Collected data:
+ + + +

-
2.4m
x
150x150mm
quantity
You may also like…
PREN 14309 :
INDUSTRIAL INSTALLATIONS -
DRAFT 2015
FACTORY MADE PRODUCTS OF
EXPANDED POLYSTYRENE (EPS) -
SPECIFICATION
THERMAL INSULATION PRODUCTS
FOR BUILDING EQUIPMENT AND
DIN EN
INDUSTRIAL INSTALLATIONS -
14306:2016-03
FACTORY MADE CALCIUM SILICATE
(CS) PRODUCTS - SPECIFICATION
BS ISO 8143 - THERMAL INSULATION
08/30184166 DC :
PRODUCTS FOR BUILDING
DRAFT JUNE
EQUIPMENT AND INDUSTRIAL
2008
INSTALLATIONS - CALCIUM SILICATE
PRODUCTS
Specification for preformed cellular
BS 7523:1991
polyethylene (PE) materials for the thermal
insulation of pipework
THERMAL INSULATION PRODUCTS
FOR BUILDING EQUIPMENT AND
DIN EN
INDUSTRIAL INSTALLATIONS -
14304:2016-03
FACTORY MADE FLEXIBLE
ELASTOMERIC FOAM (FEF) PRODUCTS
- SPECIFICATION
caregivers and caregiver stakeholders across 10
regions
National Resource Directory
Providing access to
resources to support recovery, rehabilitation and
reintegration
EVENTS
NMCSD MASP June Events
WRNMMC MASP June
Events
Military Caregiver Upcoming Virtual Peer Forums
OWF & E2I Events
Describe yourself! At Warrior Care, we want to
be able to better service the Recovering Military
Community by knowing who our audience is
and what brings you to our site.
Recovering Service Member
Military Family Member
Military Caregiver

+ + + +

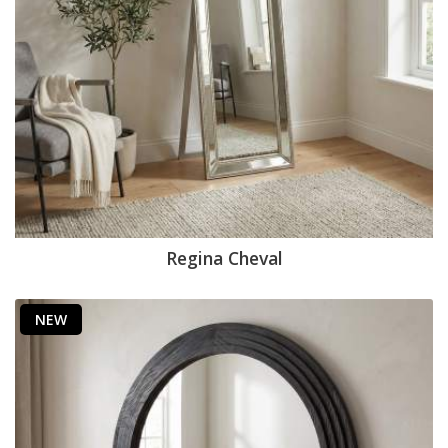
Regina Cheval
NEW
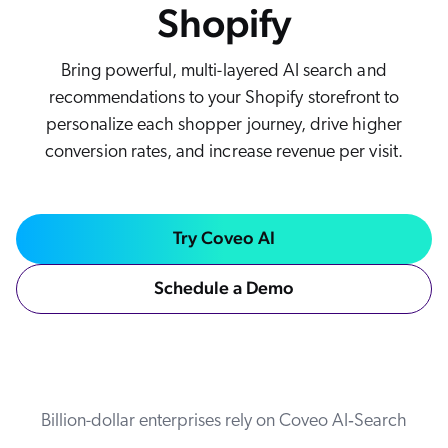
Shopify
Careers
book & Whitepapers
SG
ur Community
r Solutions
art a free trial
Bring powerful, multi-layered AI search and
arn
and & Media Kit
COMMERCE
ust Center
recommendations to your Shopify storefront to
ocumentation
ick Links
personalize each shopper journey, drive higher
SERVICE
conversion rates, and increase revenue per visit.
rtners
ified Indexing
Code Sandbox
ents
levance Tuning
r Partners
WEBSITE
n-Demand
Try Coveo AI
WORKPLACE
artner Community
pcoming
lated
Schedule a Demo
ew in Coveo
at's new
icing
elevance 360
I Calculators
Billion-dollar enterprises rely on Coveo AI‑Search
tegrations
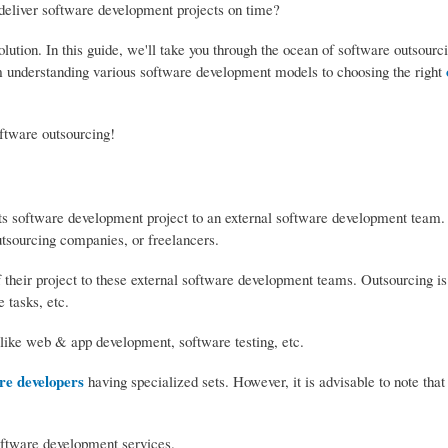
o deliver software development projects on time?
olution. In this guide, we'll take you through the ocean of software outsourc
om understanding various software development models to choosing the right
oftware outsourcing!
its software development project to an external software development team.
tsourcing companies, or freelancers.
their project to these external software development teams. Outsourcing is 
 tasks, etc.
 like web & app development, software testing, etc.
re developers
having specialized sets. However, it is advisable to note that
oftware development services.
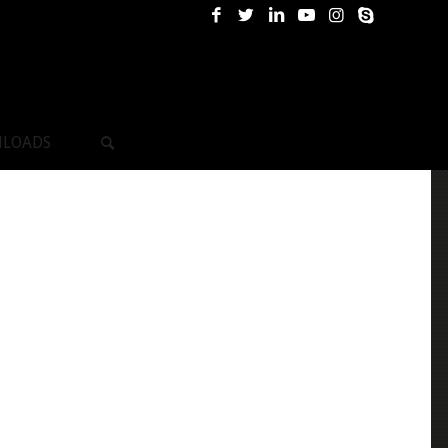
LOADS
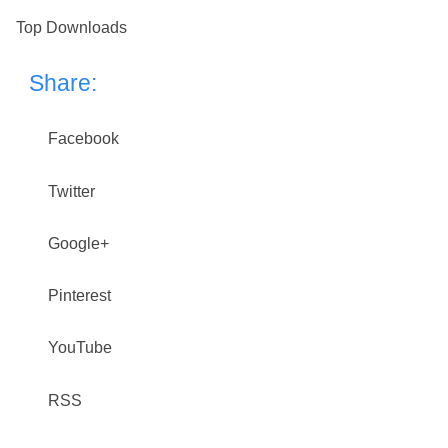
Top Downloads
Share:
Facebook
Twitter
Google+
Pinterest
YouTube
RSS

+ + + +

TASK DESCRIPTION: Please copy out each line in the entries that mentions the string "MADE".

COMPLETED TASK:
FACTORY MADE PRODUCTS OF
FACTORY MADE CALCIUM SILICATE
FACTORY MADE FLEXIBLE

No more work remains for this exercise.